ASSIGNED TASK: When copying the listing below, skip every picture and repeat exactly the lines from the first one through the line that contains "nothing => tabouret/marron <279,534>".

AVAILABLE RECORDS:
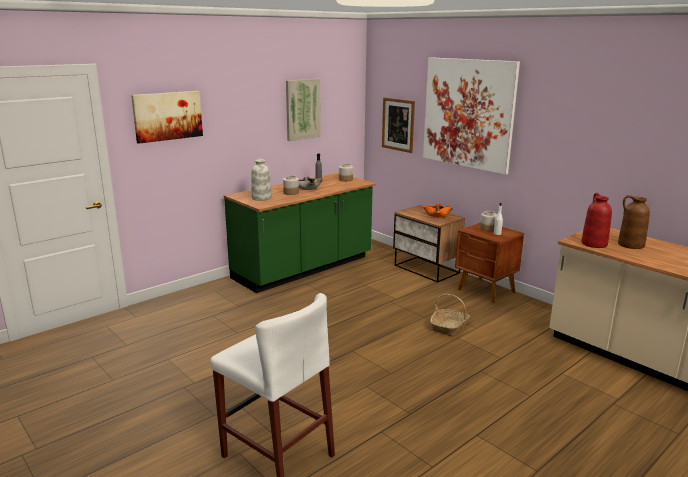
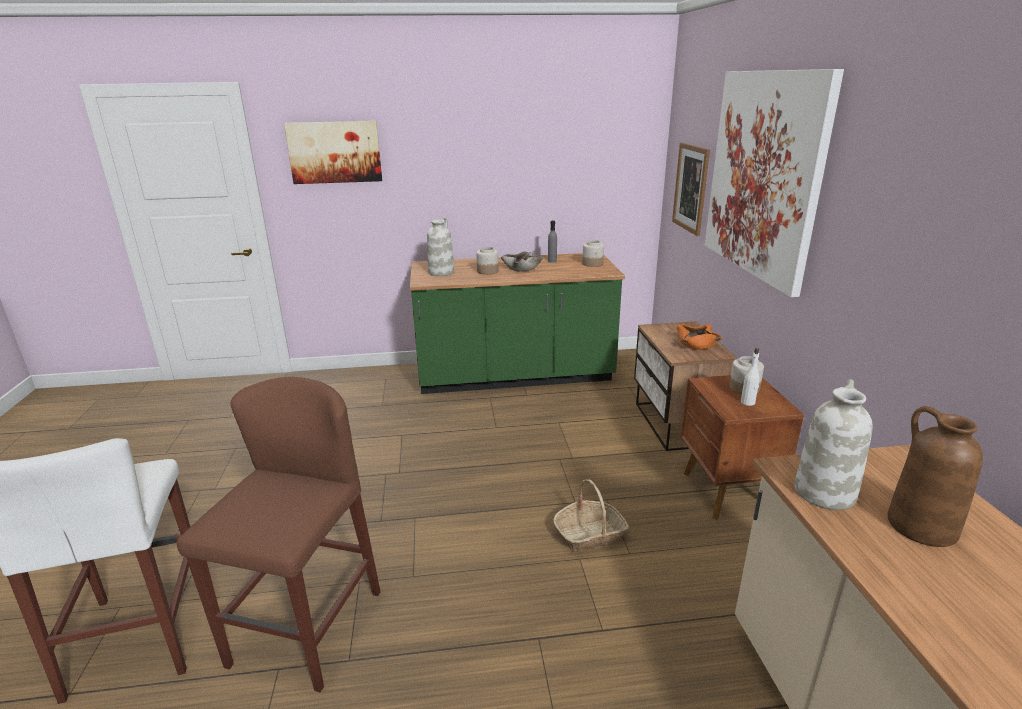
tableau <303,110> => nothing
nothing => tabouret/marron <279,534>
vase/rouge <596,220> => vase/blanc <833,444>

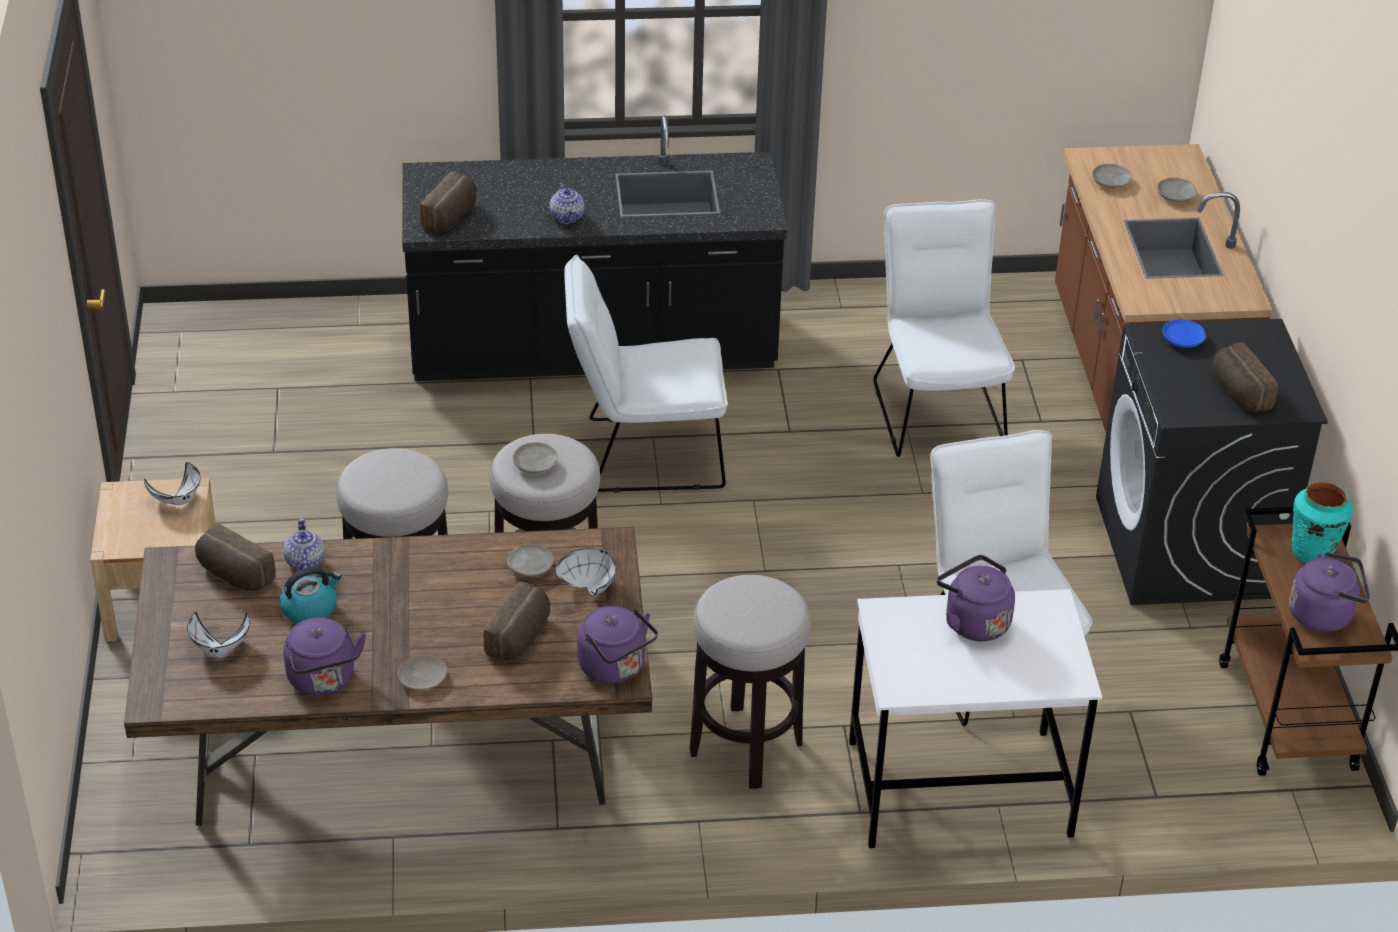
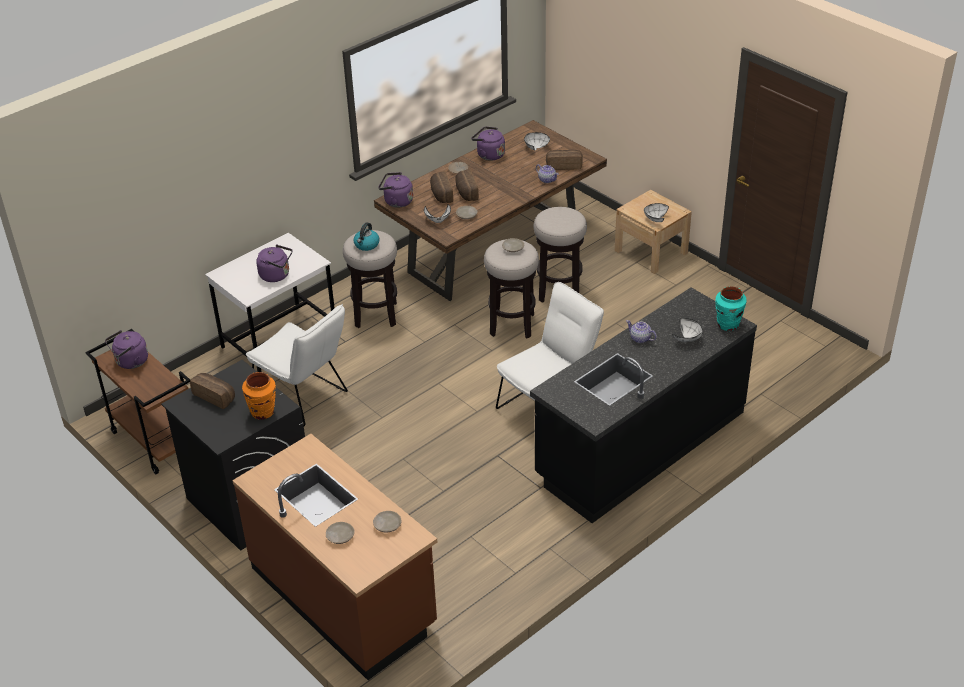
chaise/blanc <944,328> => nothing
nothing => bol/blanc <687,330>
bouilloire <310,595> => bouilloire <367,236>, relocated
pain <448,201> => pain <467,185>, relocated
vase/turquoise <1322,522> => vase/turquoise <731,308>, relocated
assiette/bleu <1184,333> => vase/orange <259,396>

EXERCISE RESPONSE:
tableau <303,110> => nothing
nothing => tabouret/marron <279,534>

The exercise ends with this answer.